Readers familiar with the book and/or the fine movie adaptation know that detective Patrick Kenzie’s wrenching decision to return 4-year-old Amanda McCready to her neglectful mother wasn’t cause for celebration. It split his professional and romantic partnership with Angie Gennaro, although the two warily reunited in 1999’s Prayers for Rain, the fifth book in the series.
And that’s where Lehane left them, while he moved on to Mystic River, Shutter Island, This Given Day, short stories and writing for TV’s The Wire. Readers begged for more Patrick and Angie, but in repeated interviews Lehane pretty much shut the door on a sequel. Now as the Stones put it, down the road, “and the wind blows.” Patrick hears a knocking from the past and gets a a second chance for redemption.
Amanda, now a 16-year-old loner with plenty of smarts, has vanished again, and her aunt wants Patrick and Angie to find her. Yep, they’re married, with a cute four-year-old daughter, a small house on a decent street, and a pile of bills. Angie’s finishing grad school, and Patrick’s free-lancing investigations for a corporate firm. If he doesn’t keep pissing off clients, he might get on full-time. Ah, the recessions’s American dream — a job with benefits.

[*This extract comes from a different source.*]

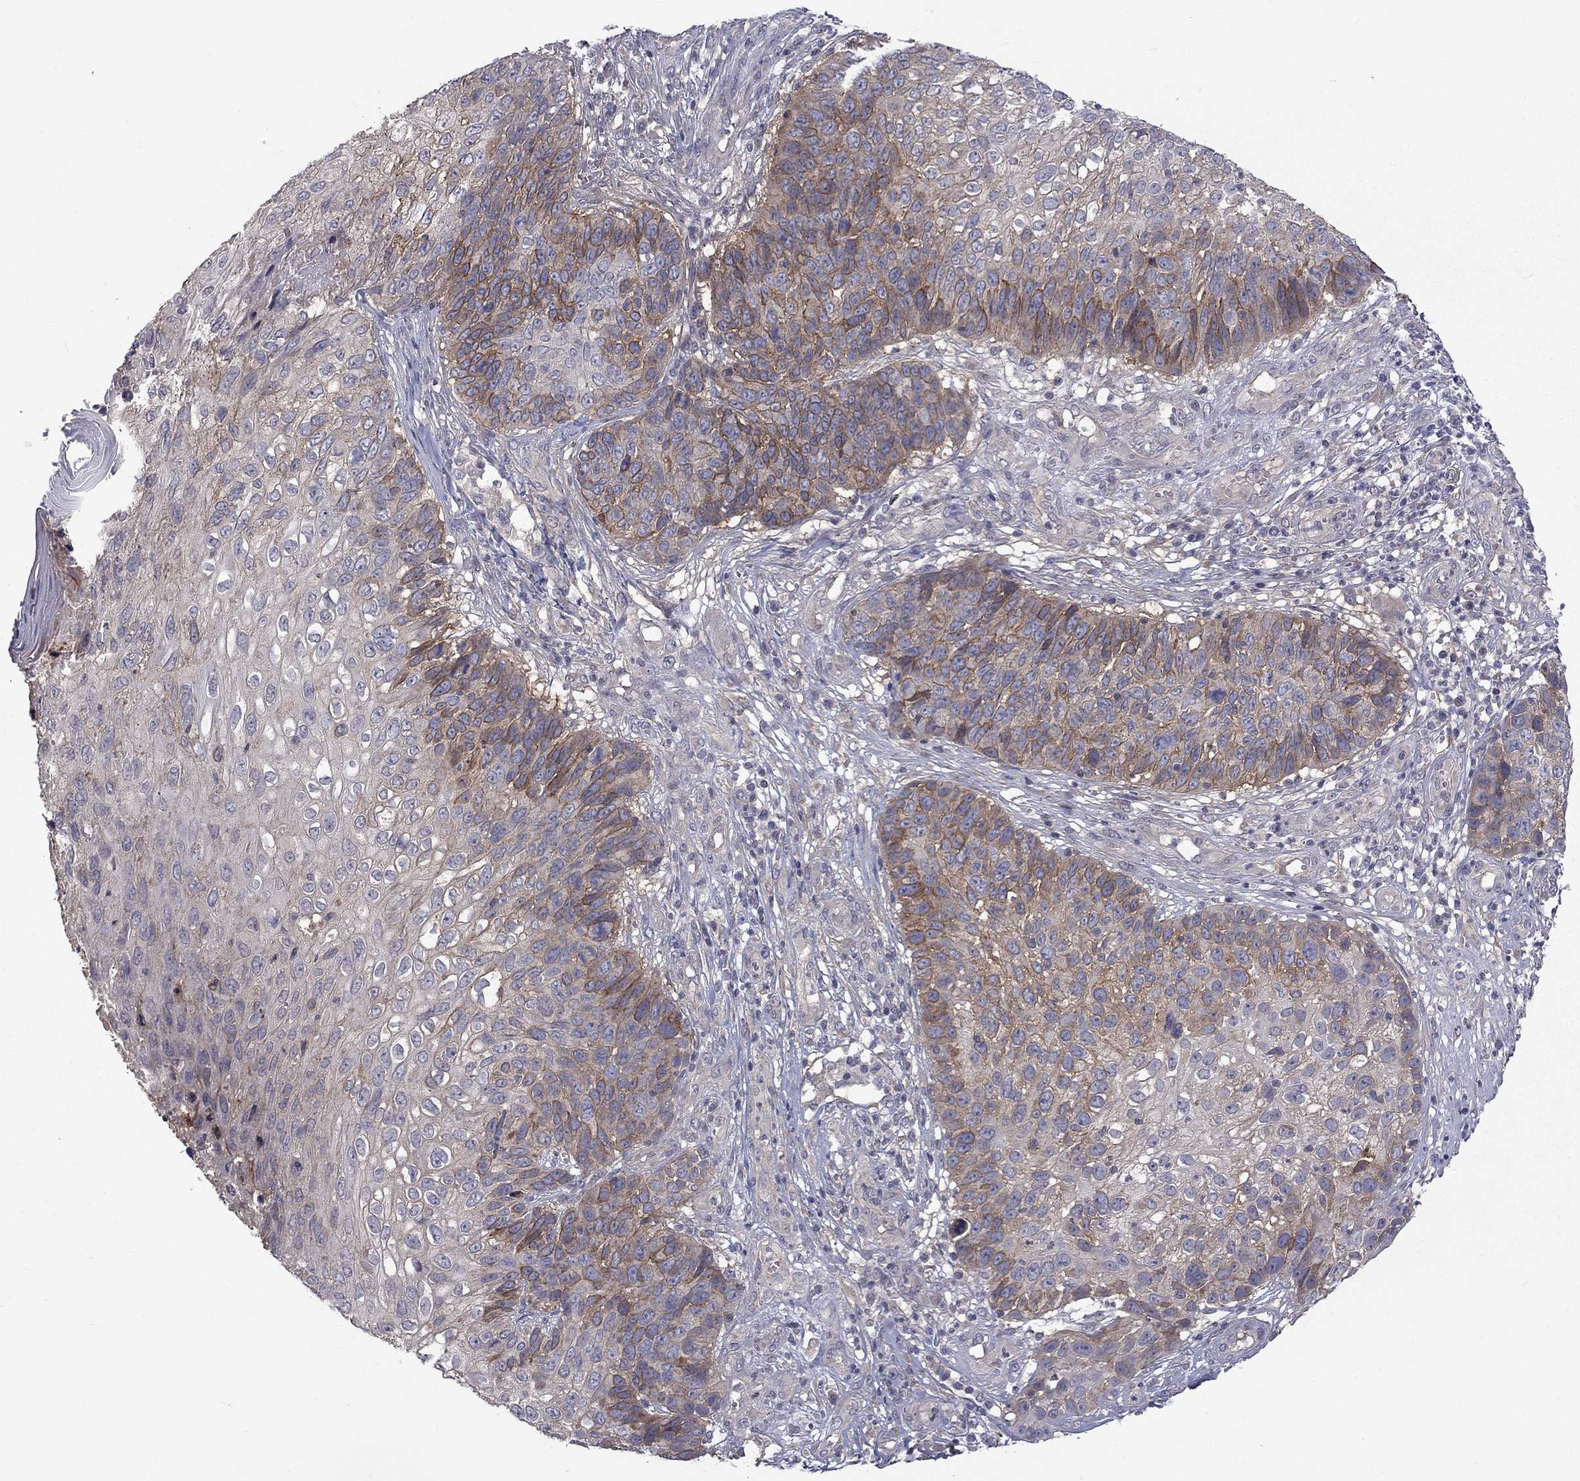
{"staining": {"intensity": "strong", "quantity": "<25%", "location": "cytoplasmic/membranous"}, "tissue": "skin cancer", "cell_type": "Tumor cells", "image_type": "cancer", "snomed": [{"axis": "morphology", "description": "Squamous cell carcinoma, NOS"}, {"axis": "topography", "description": "Skin"}], "caption": "Skin cancer stained for a protein shows strong cytoplasmic/membranous positivity in tumor cells. (DAB (3,3'-diaminobenzidine) = brown stain, brightfield microscopy at high magnification).", "gene": "SLC39A14", "patient": {"sex": "male", "age": 92}}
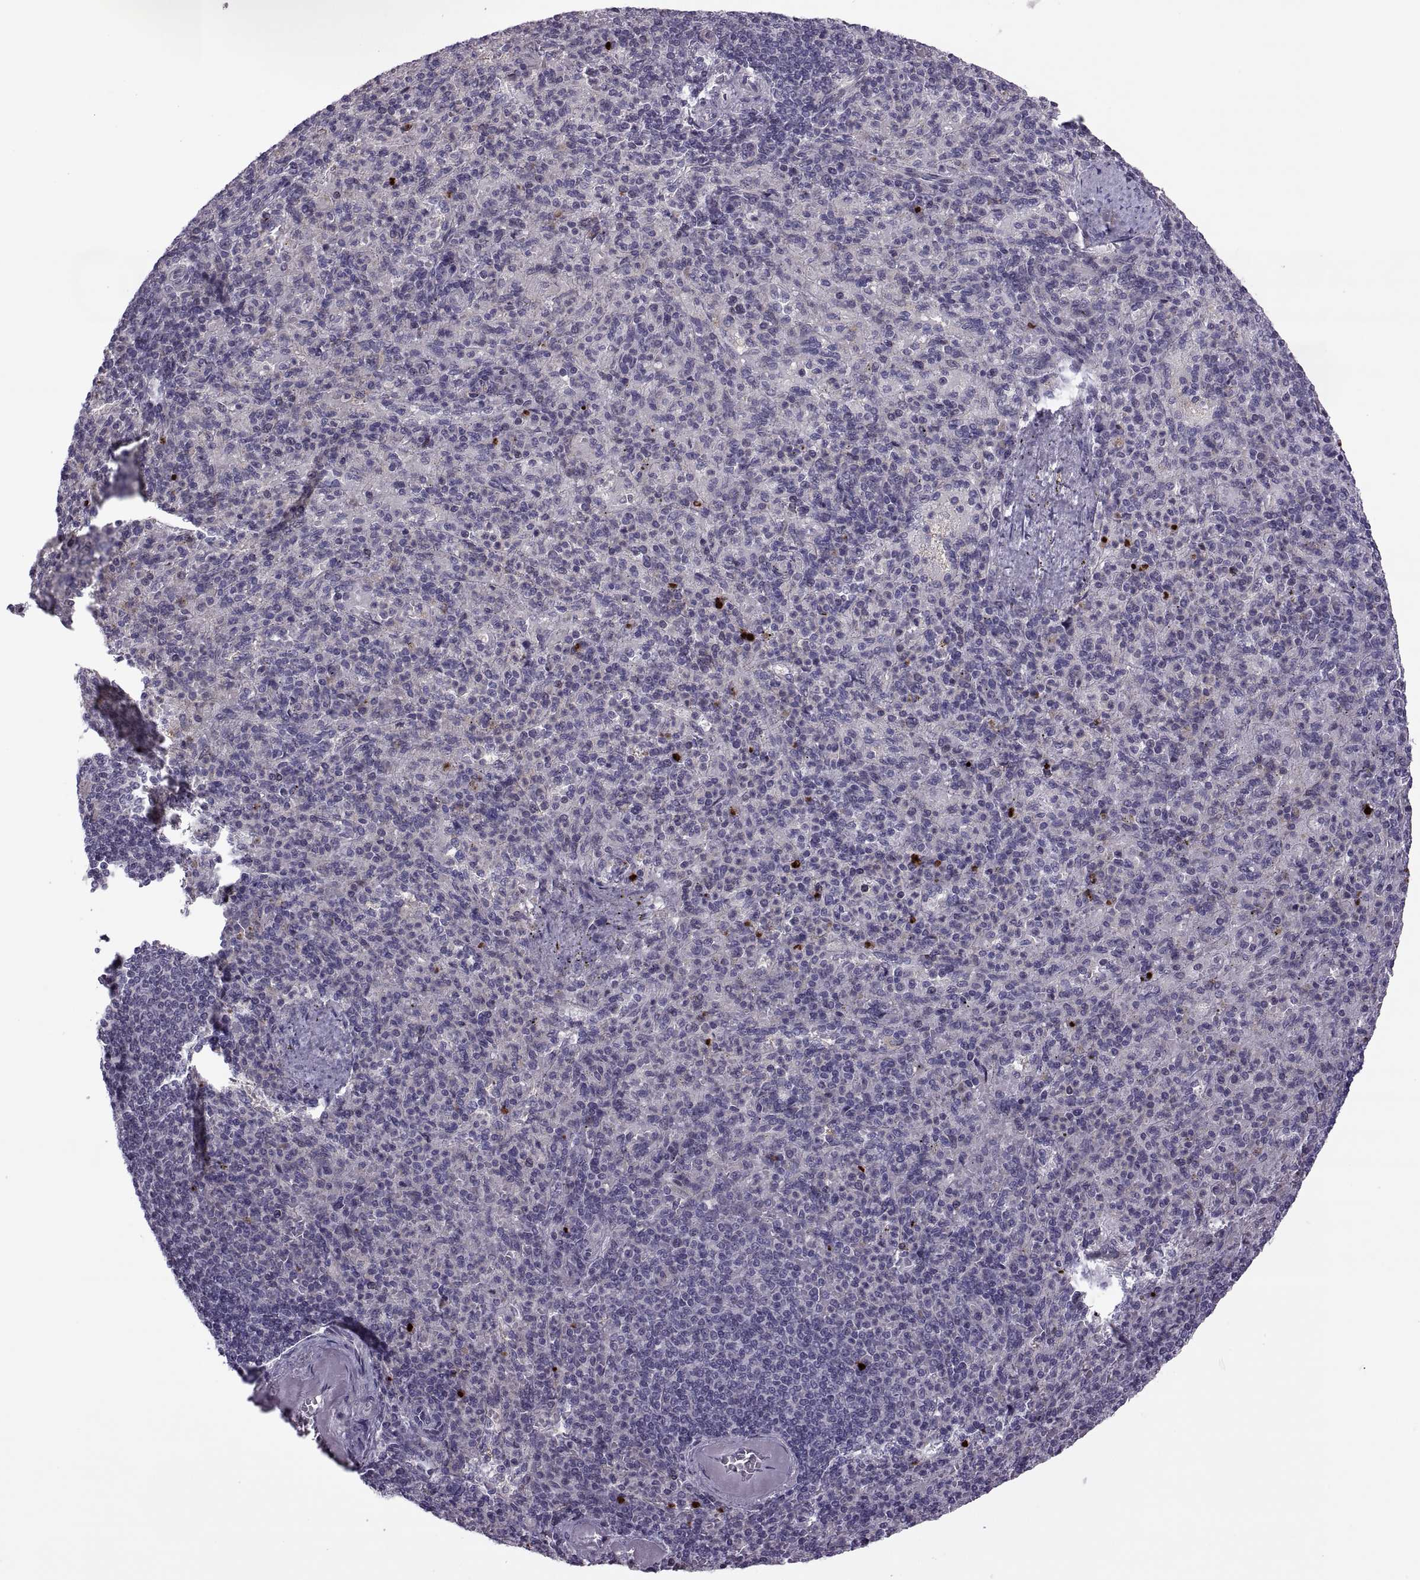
{"staining": {"intensity": "negative", "quantity": "none", "location": "none"}, "tissue": "spleen", "cell_type": "Cells in red pulp", "image_type": "normal", "snomed": [{"axis": "morphology", "description": "Normal tissue, NOS"}, {"axis": "topography", "description": "Spleen"}], "caption": "Immunohistochemistry (IHC) image of normal spleen: spleen stained with DAB (3,3'-diaminobenzidine) displays no significant protein positivity in cells in red pulp. (DAB (3,3'-diaminobenzidine) immunohistochemistry, high magnification).", "gene": "ODF3", "patient": {"sex": "female", "age": 74}}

Lehane’s adept at using his crime stories as social commentary, and 2010 Boston gives him plenty to riff on: foreclosures, homelessness, more poverty, crime and class resentment as Patrick and Angie hunt for Amanda. Their own small happiness makes them more vulnerable to the villains: misguided parents, opportunistic crooks, a bevy of Russian mobsters. Good thing old pal Bubba’s got their backs. Still, you know Patrick’s moral compass — and his body — are going to take another beat-down. And resolutions don’t necessarily equate to happy endings.
Moonlight Mile is a gift for Lehane’s fans, right up there with Gone, Baby, Gone. Enjoy, because I don’t expect another sequel.
Open Book: I’ve been reviewing Dennis Lehane’s books since 1994, when Florida writer Jim Hall tipped me off to a recent Eckerd College grad’s first novel, A Drink Before the War, the first Patrick & Angie. Dennis is also one of my favorite authors to interview. His publicist sent me an ARC of Moonlight Mile (William Morrow) earlier this year; I’ve read it twice already, and reread Gone, Baby, Gone in between.
Well aren’t you the reading maniac? Re-reads? I’m in awe. I have listened to Mystic River, Shutter Island and The Given Day on audio and I’ve enjoyed them all. (I’d have listened to Gone Baby Gone but OCLS didn’t have it.) I almost feel like I need to backtrack to fully appreciate this one. Love his writing, love his flawed gritty characters. I feel a project coming on.